The researchers are setting up a regional pilot study in which they will collect urine samples from LS patients between the ages of 40 and 75 who have a confirmed diagnosis of LS based on DNA testing their blood, either after they present with cancer or because they have an affected relative. Initially, the researchers will target patients with LS that is caused by a mutation in the MSH2 gene, as this is the group of patients with the greatest risk of cancer.
Next year funding will be requested to roll out the urine screening test nationwide. To help establish the test's sensitivity, international researchers will be invited to send in urine samples from LS patients before they are treated for urothelial cancers.
LS is caused by mutations affecting MLH1, MSH2, MSH6 or PMS2 genes. "Men with the MSH2 variant are at the greatest risk of developing cancer, with a higher than one in four risk of developing cancer of the kidney, ureter or bladder between the ages of 45 and 75. As we improve management of the high risk of bowel cancer, the importance of urothelial cancers rises as it accounts for 5% of all deaths in Lynch syndrome patients," said Sir John.
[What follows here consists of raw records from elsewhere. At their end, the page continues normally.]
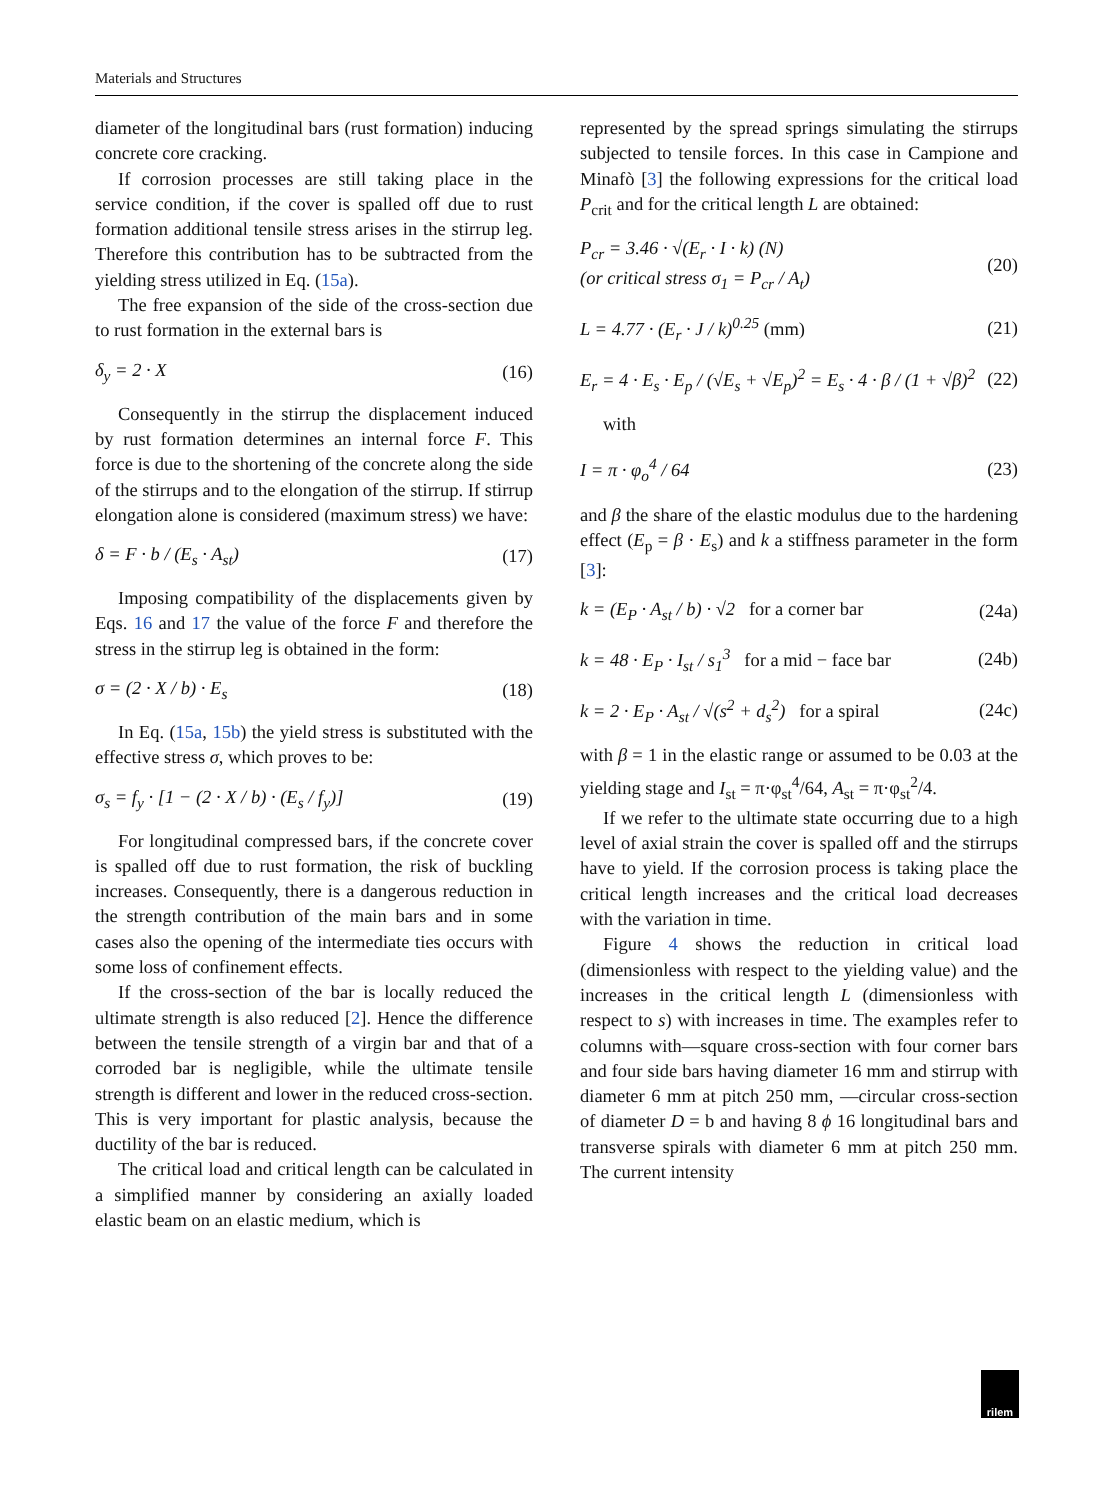Materials and Structures
diameter of the longitudinal bars (rust formation) inducing concrete core cracking.
If corrosion processes are still taking place in the service condition, if the cover is spalled off due to rust formation additional tensile stress arises in the stirrup leg. Therefore this contribution has to be subtracted from the yielding stress utilized in Eq. (15a).
The free expansion of the side of the cross-section due to rust formation in the external bars is
δ<sub>y</sub> = 2 · X (16)
Consequently in the stirrup the displacement induced by rust formation determines an internal force F. This force is due to the shortening of the concrete along the side of the stirrups and to the elongation of the stirrup. If stirrup elongation alone is considered (maximum stress) we have:
δ = F · b / (E<sub>s</sub> · A<sub>st</sub>) (17)
Imposing compatibility of the displacements given by Eqs. 16 and 17 the value of the force F and therefore the stress in the stirrup leg is obtained in the form:
σ = (2 · X / b) · E<sub>s</sub> (18)
In Eq. (15a, 15b) the yield stress is substituted with the effective stress σ, which proves to be:
σ<sub>s</sub> = f<sub>y</sub> · [1 − (2 · X / b) · (E<sub>s</sub> / f<sub>y</sub>)] (19)
For longitudinal compressed bars, if the concrete cover is spalled off due to rust formation, the risk of buckling increases. Consequently, there is a dangerous reduction in the strength contribution of the main bars and in some cases also the opening of the intermediate ties occurs with some loss of confinement effects.
If the cross-section of the bar is locally reduced the ultimate strength is also reduced [2]. Hence the difference between the tensile strength of a virgin bar and that of a corroded bar is negligible, while the ultimate tensile strength is different and lower in the reduced cross-section. This is very important for plastic analysis, because the ductility of the bar is reduced.
The critical load and critical length can be calculated in a simplified manner by considering an axially loaded elastic beam on an elastic medium, which is
represented by the spread springs simulating the stirrups subjected to tensile forces. In this case in Campione and Minafò [3] the following expressions for the critical load P<sub>crit</sub> and for the critical length L are obtained:
P<sub>cr</sub> = 3.46 · √(E<sub>r</sub> · I · k) (N)
(or critical stress σ<sub>1</sub> = P<sub>cr</sub> / A<sub>t</sub>) (20)
L = 4.77 · (E<sub>r</sub> · J / k)<sup>0.25</sup> (mm) (21)
E<sub>r</sub> = 4 · E<sub>s</sub> · E<sub>p</sub> / (√E<sub>s</sub> + √E<sub>p</sub>)<sup>2</sup> = E<sub>s</sub> · 4 · β / (1 + √β)<sup>2</sup> (22)
with
I = π · φ<sub>o</sub><sup>4</sup> / 64 (23)
and β the share of the elastic modulus due to the hardening effect (E<sub>p</sub> = β · E<sub>s</sub>) and k a stiffness parameter in the form [3]:
k = (E<sub>P</sub> · A<sub>st</sub> / b) · √2 for a corner bar (24a)
k = 48 · E<sub>P</sub> · I<sub>st</sub> / s<sub>1</sub><sup>3</sup> for a mid − face bar (24b)
k = 2 · E<sub>P</sub> · A<sub>st</sub> / √(s<sup>2</sup> + d<sub>s</sub><sup>2</sup>) for a spiral (24c)
with β = 1 in the elastic range or assumed to be 0.03 at the yielding stage and I<sub>st</sub> = π·φ<sub>st</sub><sup>4</sup>/64, A<sub>st</sub> = π·φ<sub>st</sub><sup>2</sup>/4.
If we refer to the ultimate state occurring due to a high level of axial strain the cover is spalled off and the stirrups have to yield. If the corrosion process is taking place the critical length increases and the critical load decreases with the variation in time.
Figure 4 shows the reduction in critical load (dimensionless with respect to the yielding value) and the increases in the critical length L (dimensionless with respect to s) with increases in time. The examples refer to columns with—square cross-section with four corner bars and four side bars having diameter 16 mm and stirrup with diameter 6 mm at pitch 250 mm, —circular cross-section of diameter D = b and having 8 ϕ 16 longitudinal bars and transverse spirals with diameter 6 mm at pitch 250 mm. The current intensity
rilem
In a review of 10,243 urothelial cancers in England in 2018, the researchers found that only 43 patients (0.4%) had undergone testing for genetic variants that could identify whether or not they carried the variants for LS.
"We estimate that around 2% of urothelial cancers are in people with the LS genetic mutations and at least 5% should be tested to identify LS cases, so there is an urgent need to improve screening for this disease," he concluded.
Rob Jones, Chair of the NCRI Bladder & Renal Group and Professor of Clinical Cancer Research at the University of Glasgow, UK, who was not involved in the research, said: "Early detection is key to reducing cancer deaths. This is a particular challenge in cancers of the bladder and kidney because there are no simple screening tests. However, if we know a patient has Lynch Syndrome, we know they are at high risk, so should be targeted for screening. This important discovery means that these high-risk individuals could undergo a simple, regular urine test to check if they are developing one of these cancers, in the hope that it might be caught early with a better chance of cure."